- Court: International Court of Justice
- Decided: 12 October 2021

= Maritime Delimitation in the Indian Ocean (Somalia v. Kenya) =

2021 International Court of Justice case

Maritime Delimitation in the Indian Ocean (Somalia v. Kenya) was a 2021 judgment of the International Court of Justice.

== Judgment ==
On 2 February 2017, the International Court of Justice (ICJ) handed down its Judgment on Preliminary Objections in the case concerning Maritime Delimitation in the Indian Ocean (Somalia v. Kenya). The applicant, Somalia, had requested the Court to delimit its single maritime boundary with neighbouring Kenya. Favouring a negotiated outcome over adjudication, the respondent challenged the jurisdiction of the Court and the admissibility of the application. By a clear majority, the ICJ rejected all objections thereby paving the way to the merits phase of the case, which was concluded by the Court’s judgment on the merits of 12 October 2021.
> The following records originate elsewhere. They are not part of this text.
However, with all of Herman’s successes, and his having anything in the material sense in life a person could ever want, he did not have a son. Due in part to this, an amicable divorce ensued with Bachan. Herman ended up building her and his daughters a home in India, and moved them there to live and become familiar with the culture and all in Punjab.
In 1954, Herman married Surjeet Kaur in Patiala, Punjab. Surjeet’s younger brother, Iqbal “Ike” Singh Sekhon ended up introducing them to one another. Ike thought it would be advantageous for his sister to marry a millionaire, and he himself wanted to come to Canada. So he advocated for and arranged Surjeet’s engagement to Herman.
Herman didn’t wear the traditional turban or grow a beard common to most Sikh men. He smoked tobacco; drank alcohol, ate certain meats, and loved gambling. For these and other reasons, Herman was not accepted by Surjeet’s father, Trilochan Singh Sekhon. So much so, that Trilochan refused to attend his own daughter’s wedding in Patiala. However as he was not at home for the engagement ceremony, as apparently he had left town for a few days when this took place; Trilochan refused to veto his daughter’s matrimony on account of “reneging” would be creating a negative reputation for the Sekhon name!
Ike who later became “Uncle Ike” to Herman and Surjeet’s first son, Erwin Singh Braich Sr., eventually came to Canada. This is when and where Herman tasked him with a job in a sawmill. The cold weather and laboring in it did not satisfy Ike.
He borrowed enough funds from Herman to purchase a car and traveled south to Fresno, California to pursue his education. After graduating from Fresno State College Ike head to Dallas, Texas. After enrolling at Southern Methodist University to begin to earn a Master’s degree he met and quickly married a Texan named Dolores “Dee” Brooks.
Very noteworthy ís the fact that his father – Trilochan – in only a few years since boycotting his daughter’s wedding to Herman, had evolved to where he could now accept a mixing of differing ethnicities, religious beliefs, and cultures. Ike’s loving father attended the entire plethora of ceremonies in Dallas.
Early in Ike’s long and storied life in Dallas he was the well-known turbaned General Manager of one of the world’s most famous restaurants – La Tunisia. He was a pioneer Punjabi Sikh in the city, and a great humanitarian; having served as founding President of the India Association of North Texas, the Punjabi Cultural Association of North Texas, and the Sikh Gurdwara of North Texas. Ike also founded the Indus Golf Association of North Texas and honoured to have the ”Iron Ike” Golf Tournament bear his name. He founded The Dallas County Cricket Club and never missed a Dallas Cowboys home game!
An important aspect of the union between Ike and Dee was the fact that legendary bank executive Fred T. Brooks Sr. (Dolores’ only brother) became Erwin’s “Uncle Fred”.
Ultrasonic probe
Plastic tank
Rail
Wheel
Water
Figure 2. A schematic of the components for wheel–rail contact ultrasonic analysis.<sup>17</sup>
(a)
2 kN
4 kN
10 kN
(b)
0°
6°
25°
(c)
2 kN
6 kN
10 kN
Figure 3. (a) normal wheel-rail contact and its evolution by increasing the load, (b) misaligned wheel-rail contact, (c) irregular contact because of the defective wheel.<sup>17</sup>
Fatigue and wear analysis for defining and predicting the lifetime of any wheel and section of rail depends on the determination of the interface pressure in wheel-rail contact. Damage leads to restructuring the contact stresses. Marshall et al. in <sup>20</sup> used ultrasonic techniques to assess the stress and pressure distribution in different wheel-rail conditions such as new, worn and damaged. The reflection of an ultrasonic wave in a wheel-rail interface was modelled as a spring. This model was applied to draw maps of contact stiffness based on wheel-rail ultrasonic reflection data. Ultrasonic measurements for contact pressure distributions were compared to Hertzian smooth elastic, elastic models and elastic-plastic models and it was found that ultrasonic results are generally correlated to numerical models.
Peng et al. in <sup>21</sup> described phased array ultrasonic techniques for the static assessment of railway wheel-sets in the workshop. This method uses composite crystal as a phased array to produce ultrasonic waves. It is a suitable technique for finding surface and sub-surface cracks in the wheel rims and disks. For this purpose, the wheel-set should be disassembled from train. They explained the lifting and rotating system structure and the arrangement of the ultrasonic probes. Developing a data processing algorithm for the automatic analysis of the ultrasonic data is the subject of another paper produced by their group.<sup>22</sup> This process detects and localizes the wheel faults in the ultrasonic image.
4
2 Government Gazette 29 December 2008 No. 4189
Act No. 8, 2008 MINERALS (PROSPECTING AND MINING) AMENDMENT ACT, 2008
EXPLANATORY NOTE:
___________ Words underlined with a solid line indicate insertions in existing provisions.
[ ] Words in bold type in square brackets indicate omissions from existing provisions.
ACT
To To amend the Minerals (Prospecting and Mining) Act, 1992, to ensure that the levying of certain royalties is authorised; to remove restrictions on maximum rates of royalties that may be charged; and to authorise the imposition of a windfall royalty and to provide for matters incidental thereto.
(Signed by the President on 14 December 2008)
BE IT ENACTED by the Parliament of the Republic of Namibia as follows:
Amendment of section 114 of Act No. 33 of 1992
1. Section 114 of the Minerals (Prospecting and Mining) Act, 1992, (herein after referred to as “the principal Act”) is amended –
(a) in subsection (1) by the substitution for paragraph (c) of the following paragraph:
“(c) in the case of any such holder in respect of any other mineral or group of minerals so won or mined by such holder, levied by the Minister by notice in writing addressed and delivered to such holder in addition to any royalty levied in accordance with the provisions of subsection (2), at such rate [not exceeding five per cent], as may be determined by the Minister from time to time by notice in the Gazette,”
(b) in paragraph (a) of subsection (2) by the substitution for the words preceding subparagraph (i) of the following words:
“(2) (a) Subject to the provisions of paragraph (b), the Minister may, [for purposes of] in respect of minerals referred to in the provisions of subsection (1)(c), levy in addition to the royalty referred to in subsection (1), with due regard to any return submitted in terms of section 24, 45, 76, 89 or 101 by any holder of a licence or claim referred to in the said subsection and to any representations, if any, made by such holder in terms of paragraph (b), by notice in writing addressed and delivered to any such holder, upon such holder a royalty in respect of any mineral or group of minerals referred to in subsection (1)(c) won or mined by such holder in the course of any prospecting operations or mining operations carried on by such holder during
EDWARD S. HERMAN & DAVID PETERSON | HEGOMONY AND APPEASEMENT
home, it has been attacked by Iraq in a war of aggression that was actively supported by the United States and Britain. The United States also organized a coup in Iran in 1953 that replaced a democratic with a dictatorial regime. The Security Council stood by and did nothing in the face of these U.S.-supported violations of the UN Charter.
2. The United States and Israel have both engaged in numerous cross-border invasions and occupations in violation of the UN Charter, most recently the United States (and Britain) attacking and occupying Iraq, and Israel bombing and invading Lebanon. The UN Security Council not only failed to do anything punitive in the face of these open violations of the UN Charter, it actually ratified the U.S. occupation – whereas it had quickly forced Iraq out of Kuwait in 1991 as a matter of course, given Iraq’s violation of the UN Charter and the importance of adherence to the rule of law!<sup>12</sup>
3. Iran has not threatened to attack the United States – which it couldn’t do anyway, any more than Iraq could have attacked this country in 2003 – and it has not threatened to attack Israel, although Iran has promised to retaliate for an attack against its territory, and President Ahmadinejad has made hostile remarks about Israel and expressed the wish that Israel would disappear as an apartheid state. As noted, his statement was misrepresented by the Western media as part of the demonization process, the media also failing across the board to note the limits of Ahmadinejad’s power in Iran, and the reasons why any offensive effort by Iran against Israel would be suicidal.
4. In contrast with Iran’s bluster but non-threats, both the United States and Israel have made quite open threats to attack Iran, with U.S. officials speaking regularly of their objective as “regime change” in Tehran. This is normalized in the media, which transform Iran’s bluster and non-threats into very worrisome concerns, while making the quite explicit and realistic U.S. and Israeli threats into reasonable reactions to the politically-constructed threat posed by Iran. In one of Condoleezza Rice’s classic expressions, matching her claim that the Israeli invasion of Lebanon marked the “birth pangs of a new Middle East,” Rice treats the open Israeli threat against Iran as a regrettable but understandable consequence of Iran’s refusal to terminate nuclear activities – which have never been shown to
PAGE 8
Hearings on the merits, originally scheduled for September 2019, were delayed at Kenya's request and despite Somalia’s objections. These hearings were then further delayed as a consequence of the COVID-19 pandemic but were finally held in hybrid format from 15–18 March 2021.

== Reception ==
In response, the foreign ministry of Kenya issued a statement that it does not recognise the judgement.